RECORDS TO USE:
◇ ◇ ◇ ◇ ◇ ◇ ◇
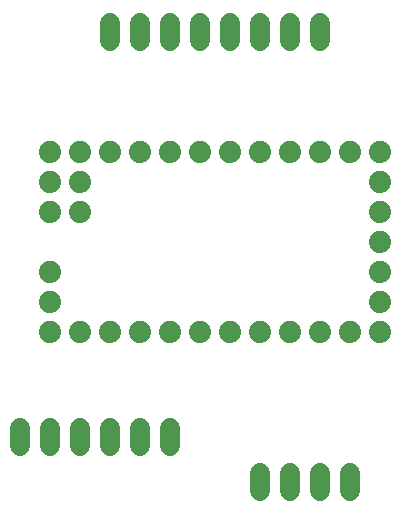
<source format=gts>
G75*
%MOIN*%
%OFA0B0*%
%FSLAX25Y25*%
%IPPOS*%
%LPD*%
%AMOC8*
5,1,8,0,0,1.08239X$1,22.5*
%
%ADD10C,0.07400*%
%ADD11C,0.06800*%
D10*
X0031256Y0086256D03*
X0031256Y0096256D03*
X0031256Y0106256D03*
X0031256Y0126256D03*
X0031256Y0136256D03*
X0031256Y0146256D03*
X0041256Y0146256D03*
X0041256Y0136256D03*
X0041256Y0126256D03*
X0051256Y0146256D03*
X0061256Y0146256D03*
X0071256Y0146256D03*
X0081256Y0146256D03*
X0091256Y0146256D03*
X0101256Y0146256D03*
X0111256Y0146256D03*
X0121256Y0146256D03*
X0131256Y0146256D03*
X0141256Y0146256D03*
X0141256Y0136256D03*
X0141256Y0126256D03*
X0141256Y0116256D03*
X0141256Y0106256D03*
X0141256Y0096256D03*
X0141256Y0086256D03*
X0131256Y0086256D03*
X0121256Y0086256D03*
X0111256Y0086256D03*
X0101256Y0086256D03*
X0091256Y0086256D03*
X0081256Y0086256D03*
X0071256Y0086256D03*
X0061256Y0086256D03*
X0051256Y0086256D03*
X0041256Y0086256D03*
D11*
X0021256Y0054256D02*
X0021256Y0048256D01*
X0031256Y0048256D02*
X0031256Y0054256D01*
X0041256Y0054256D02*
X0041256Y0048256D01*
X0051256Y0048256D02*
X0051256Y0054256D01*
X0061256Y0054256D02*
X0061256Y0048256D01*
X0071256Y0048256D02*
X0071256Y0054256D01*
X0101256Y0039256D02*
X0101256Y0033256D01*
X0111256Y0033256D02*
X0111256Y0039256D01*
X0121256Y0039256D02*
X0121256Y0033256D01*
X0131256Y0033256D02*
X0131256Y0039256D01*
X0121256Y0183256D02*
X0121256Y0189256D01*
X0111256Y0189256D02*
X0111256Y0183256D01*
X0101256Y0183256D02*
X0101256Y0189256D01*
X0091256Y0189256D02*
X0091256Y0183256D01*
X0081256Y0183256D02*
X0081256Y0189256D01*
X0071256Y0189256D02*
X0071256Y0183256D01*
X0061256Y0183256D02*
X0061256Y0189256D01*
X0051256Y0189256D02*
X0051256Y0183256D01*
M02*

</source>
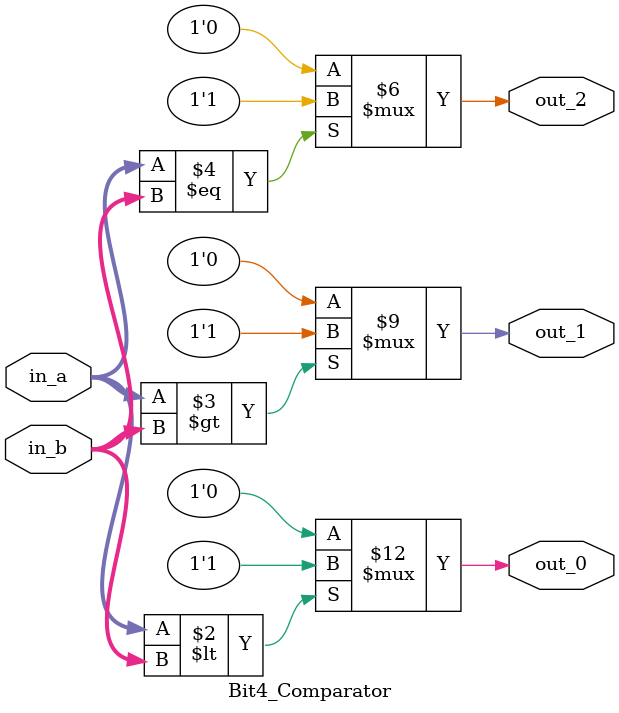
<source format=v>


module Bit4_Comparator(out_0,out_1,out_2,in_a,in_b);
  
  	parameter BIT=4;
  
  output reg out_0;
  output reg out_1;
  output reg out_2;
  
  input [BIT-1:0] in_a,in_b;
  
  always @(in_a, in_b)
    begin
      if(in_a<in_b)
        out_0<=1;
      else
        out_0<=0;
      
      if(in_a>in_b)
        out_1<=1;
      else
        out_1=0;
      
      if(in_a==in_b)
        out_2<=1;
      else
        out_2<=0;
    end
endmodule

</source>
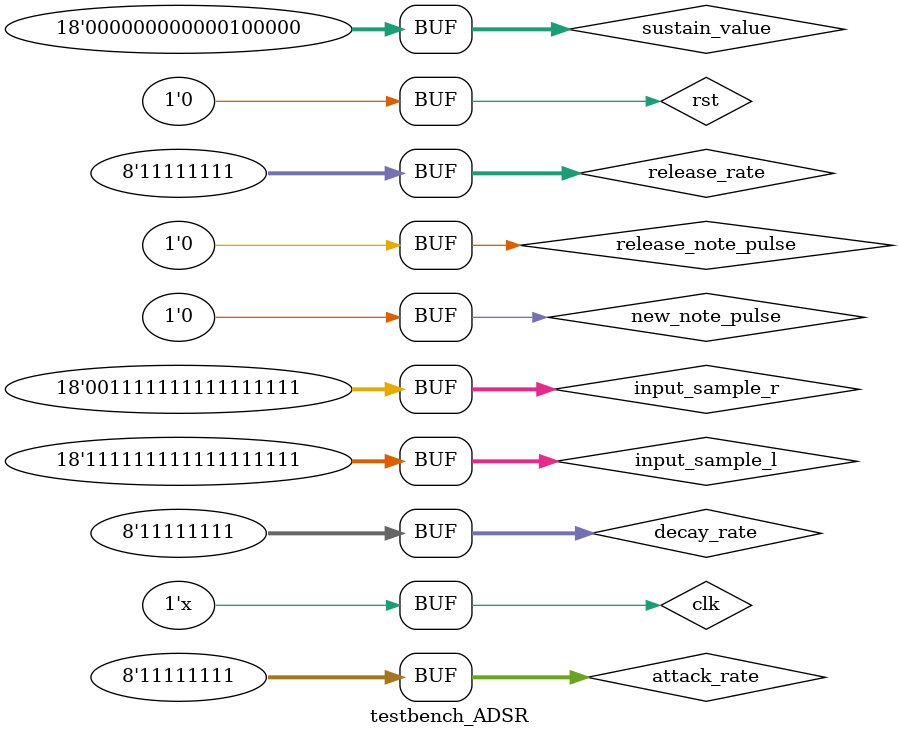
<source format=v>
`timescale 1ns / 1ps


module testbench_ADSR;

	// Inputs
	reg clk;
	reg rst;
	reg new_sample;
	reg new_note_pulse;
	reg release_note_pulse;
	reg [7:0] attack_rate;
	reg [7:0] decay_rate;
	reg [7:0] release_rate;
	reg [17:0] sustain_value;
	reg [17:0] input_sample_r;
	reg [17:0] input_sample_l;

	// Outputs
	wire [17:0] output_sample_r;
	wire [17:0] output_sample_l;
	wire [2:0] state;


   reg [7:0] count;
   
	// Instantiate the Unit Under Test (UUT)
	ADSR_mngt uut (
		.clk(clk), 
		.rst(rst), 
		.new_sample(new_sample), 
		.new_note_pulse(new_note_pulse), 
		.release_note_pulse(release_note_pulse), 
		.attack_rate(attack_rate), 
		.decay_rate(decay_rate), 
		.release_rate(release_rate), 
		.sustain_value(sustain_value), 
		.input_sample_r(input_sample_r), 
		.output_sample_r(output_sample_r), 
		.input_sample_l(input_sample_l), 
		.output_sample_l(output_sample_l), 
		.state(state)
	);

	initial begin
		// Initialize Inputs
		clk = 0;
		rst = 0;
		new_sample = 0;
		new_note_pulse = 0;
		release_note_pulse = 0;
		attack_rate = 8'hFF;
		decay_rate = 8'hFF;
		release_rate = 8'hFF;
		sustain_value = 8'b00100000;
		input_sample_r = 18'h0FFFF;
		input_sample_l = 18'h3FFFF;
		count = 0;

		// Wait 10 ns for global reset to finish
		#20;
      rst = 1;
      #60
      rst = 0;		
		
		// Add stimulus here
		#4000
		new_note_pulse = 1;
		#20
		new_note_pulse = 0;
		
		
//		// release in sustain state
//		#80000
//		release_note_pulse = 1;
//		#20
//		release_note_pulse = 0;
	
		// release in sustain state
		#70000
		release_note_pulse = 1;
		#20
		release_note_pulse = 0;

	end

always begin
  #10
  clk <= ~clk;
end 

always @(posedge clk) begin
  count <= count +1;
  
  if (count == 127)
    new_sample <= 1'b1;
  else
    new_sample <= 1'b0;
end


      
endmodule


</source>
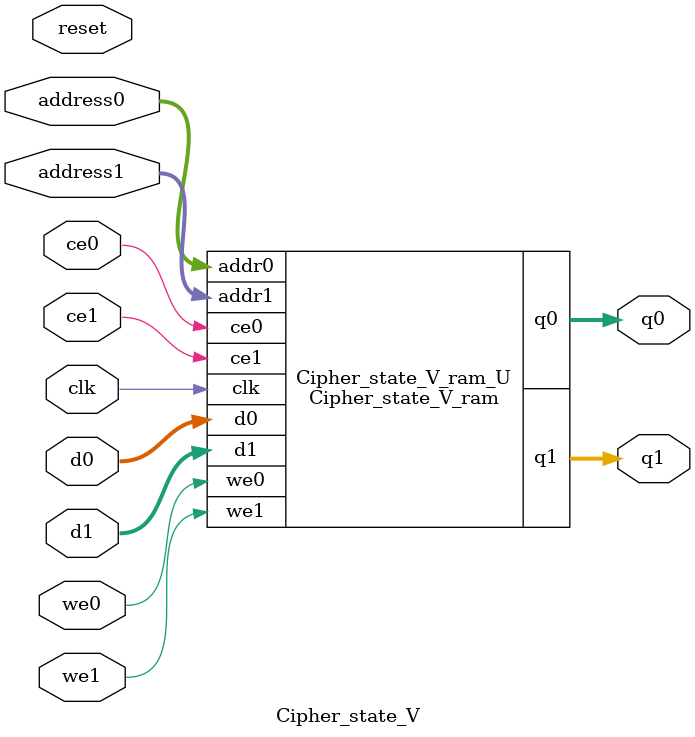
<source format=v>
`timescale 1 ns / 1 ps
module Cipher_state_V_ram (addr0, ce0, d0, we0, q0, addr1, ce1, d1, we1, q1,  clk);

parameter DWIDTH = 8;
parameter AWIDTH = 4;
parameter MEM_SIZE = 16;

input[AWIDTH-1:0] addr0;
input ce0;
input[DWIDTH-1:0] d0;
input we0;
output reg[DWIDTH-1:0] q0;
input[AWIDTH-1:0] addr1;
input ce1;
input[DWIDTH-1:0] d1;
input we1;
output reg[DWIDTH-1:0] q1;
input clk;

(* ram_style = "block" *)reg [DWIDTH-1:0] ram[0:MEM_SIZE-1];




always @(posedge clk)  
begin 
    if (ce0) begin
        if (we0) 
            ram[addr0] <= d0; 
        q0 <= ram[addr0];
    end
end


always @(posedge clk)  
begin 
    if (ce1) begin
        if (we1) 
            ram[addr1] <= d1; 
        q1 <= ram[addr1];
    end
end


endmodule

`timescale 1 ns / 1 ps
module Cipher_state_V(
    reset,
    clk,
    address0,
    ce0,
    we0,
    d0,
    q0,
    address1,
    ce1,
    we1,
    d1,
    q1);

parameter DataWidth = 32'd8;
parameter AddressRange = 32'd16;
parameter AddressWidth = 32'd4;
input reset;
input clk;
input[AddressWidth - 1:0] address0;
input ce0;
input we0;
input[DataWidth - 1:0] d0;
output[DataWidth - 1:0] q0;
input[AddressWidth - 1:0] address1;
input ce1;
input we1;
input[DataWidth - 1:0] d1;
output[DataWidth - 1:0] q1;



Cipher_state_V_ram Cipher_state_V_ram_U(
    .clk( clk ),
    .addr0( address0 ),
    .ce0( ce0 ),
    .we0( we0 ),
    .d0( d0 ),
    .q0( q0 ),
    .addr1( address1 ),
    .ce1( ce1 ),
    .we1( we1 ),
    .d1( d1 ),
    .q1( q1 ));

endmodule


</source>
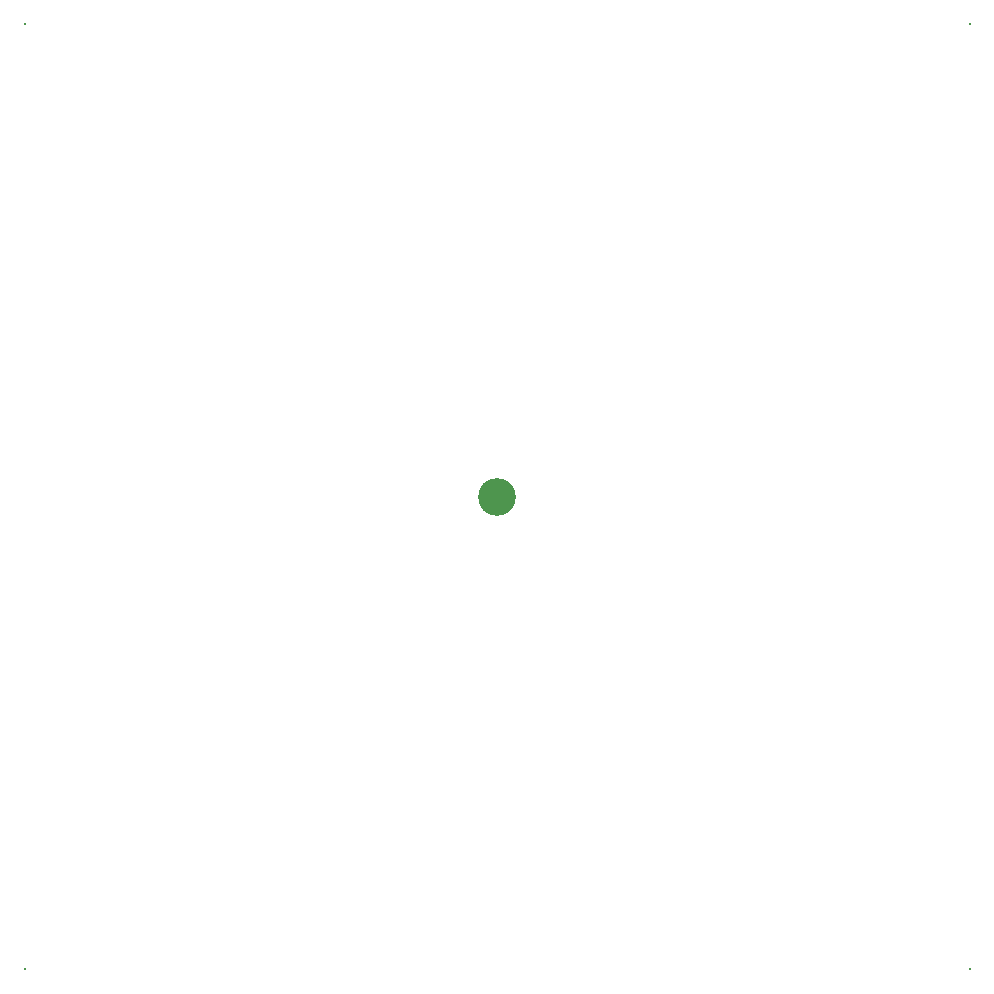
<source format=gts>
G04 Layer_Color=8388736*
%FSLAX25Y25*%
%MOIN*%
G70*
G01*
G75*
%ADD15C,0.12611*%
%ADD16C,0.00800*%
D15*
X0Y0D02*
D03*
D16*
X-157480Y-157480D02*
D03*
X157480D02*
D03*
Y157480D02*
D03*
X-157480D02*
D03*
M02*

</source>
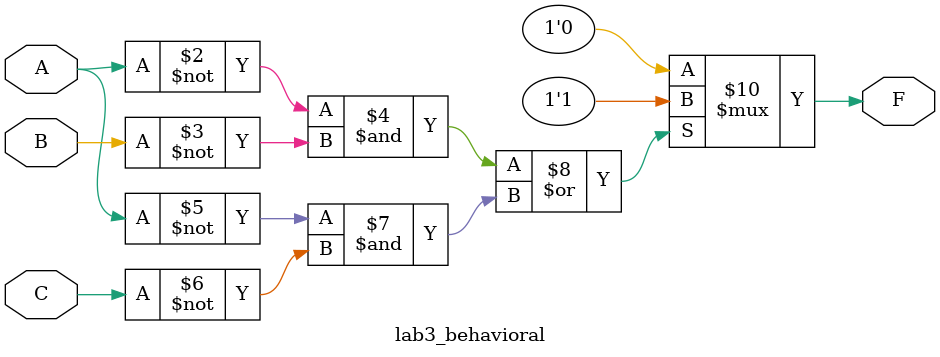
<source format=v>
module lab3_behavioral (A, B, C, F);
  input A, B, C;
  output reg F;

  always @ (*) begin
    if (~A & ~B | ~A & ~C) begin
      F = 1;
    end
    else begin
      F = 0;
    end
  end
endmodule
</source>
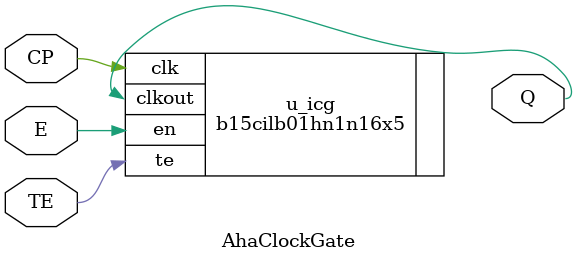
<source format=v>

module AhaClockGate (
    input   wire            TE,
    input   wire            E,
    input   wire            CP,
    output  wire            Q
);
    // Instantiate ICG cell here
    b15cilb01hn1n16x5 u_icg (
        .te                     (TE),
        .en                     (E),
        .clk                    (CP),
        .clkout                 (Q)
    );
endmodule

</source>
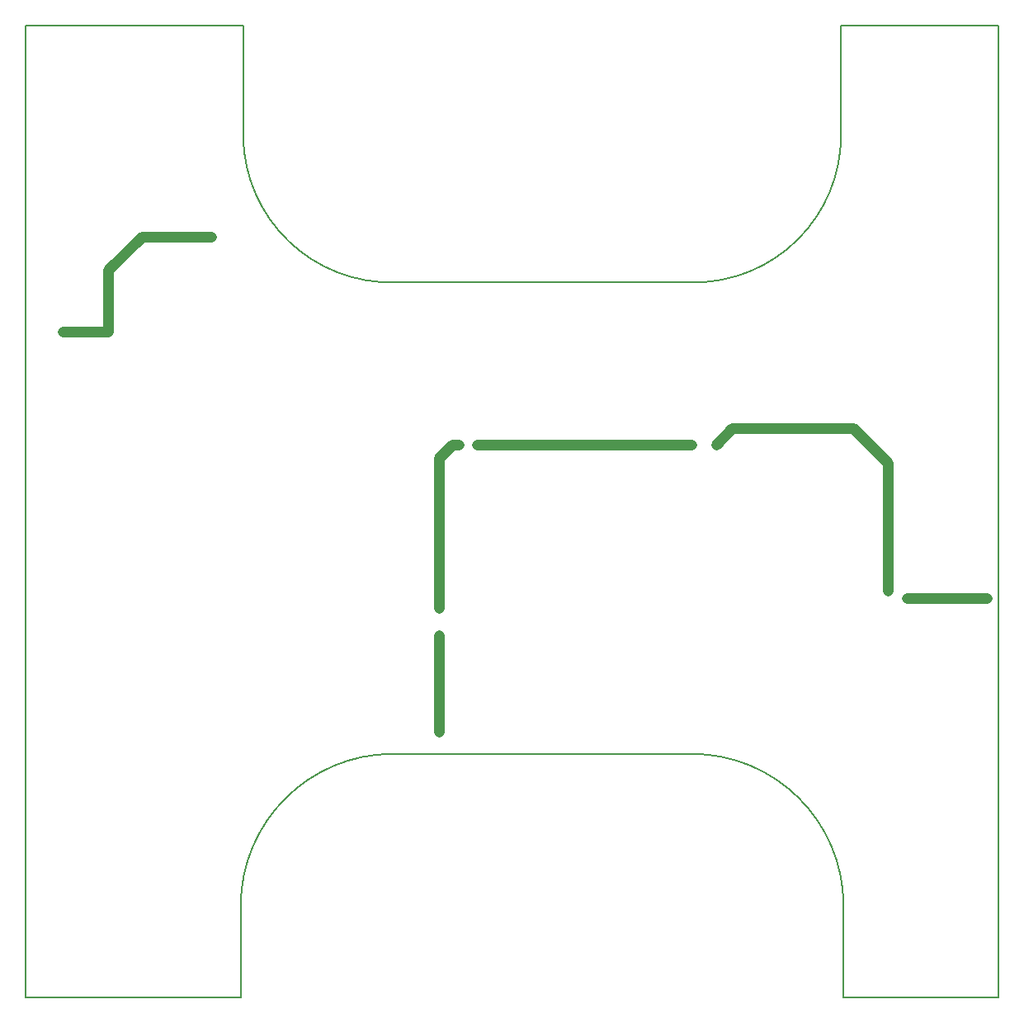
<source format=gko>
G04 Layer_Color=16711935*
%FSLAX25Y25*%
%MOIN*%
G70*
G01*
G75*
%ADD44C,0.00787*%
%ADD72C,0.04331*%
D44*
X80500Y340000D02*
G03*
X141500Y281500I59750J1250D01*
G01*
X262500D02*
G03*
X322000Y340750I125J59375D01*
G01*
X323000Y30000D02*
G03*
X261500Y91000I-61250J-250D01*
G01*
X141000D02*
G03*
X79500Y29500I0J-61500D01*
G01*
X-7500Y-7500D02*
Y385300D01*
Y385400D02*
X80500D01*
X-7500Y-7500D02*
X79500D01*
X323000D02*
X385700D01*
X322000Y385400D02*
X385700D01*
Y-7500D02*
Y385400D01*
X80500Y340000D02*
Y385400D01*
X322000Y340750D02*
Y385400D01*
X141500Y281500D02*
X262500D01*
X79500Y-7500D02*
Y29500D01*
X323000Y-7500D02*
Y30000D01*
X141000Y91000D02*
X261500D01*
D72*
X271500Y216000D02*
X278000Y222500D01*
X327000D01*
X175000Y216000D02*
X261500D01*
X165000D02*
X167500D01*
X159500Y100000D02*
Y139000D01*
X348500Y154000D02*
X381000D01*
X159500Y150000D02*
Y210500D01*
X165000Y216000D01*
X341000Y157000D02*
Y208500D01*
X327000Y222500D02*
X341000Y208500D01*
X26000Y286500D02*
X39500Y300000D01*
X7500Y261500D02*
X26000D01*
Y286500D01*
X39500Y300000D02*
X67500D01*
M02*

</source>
◇ ◇ ◇ ◇ ◇ ◇ ◇
WHAT IS BEING ASKED:
Please set down, with no changes, the line that contains "X271500Y216000D02*" and all the lines after it until the entries end; write nothing besides them.

RESULT:
X271500Y216000D02*
X278000Y222500D01*
X327000D01*
X175000Y216000D02*
X261500D01*
X165000D02*
X167500D01*
X159500Y100000D02*
Y139000D01*
X348500Y154000D02*
X381000D01*
X159500Y150000D02*
Y210500D01*
X165000Y216000D01*
X341000Y157000D02*
Y208500D01*
X327000Y222500D02*
X341000Y208500D01*
X26000Y286500D02*
X39500Y300000D01*
X7500Y261500D02*
X26000D01*
Y286500D01*
X39500Y300000D02*
X67500D01*
M02*

</source>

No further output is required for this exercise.